Northwestern University researchers have uncovered a new vulnerability in the novel coronavirus’ infamous spike protein—illuminating a relatively simple, potential treatment pathway.
The spike protein contains the virus’ binding site, which adheres to host cells and enables the virus to enter and infect the body. Using nanometer-level simulations, the researchers discovered a positively charged site (known as the polybasic cleavage site) located 10 nanometers from the actual binding site on the spike protein. The positively charged site allows strong bonding between the virus protein and the negatively charged human-cell receptors.
Leveraging this discovery, the researchers designed a negatively charged molecule to bind to the positively charged cleavage site. Blocking this site inhibits the virus from bonding to the host cell.
“Our work indicates that blocking this cleavage site may act as a viable prophylactic treatment that decreases the virus’ ability to infect humans,” said Northwestern’s Monica Olvera de la Cruz, who led the work. “Our results explain experimental studies showing that mutations of the SARS-CoV-2 spike protein affected the virus transmissibility.”
The research was published online last week in the journal ACS Nano.

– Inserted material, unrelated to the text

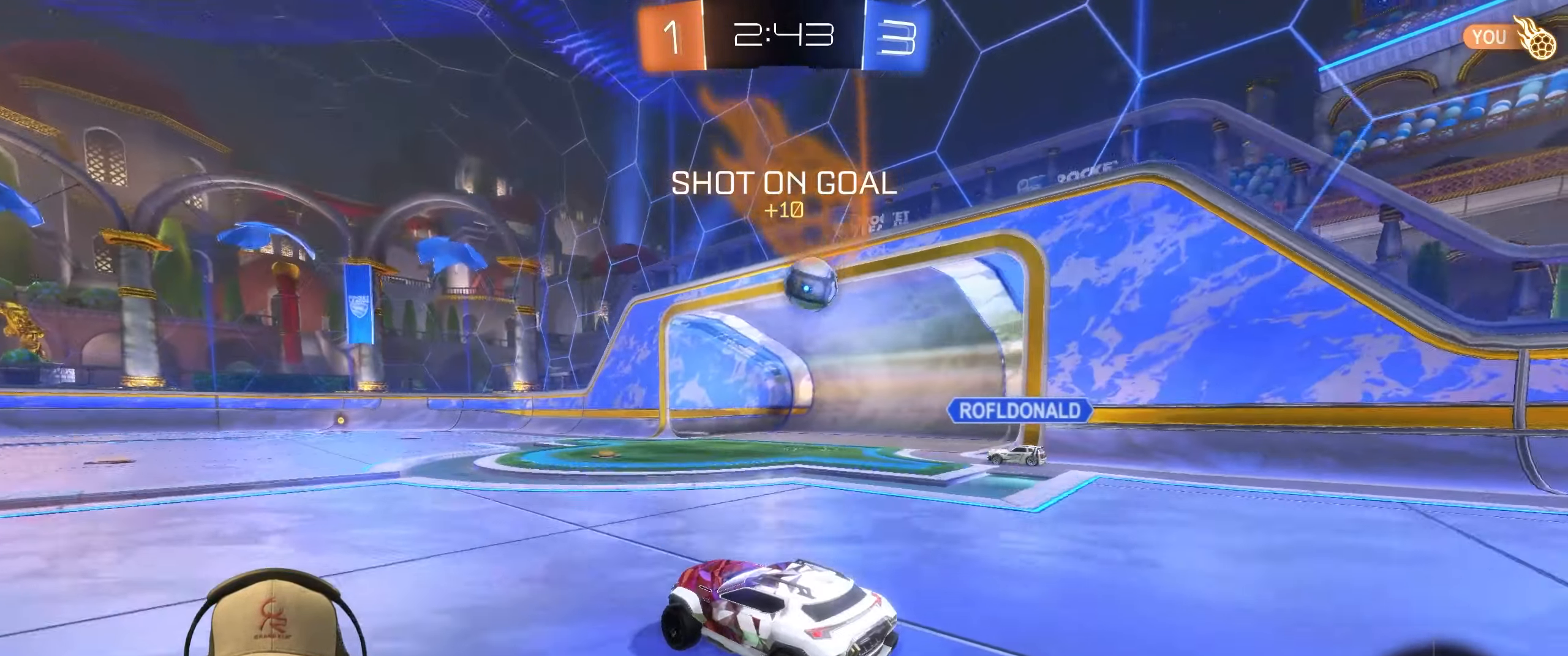
{"buttons": ["R2"], "left_stick": "up-right", "events": [[117, "left_stick", "left"], [167, "R1", "down"], [183, "left_stick", "down"], [300, "R1", "up"], [317, "left_stick", "center"], [417, "left_stick", "up-right"]]}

Olvera de la Cruz is the Lawyer Taylor Professor of Materials Science and Engineering in Northwestern’s McCormick School of Engineering. Baofu Qiao, a research assistant professor in Olvera de la Cruz’s research group, is the paper’s first author.
Made up of amino acids, SARS-CoV-2’s polybasic cleavage sites have remained elusive since the COVID-19 outbreak began. But previous research indicates that these mysterious sites are essential for virulence and transmission. Olvera de la Cruz and Qiao discovered that polybasic cleavage site is located 10 nanometers from human cell receptors—a finding that provided unexpected insight.
“We didn’t expect to see electrostatic interactions at 10 nanometers,” Qiao said. “In physiological conditions, all electrostatic interactions no longer occur at distances longer than 1 nanometer.”
“The function of the polybasic cleavage site has remained elusive,” Olvera de la Cruz said. “However, it appears to be cleaved by an enzyme (furin) that is abundant in lungs, which suggests the cleavage site is crucial for virus entry into human cells.”
With this new information, Olvera de la Cruz and Qiao next plan to work with Northwestern chemists and pharmacologists to design a new drug that could bind to the spike protein.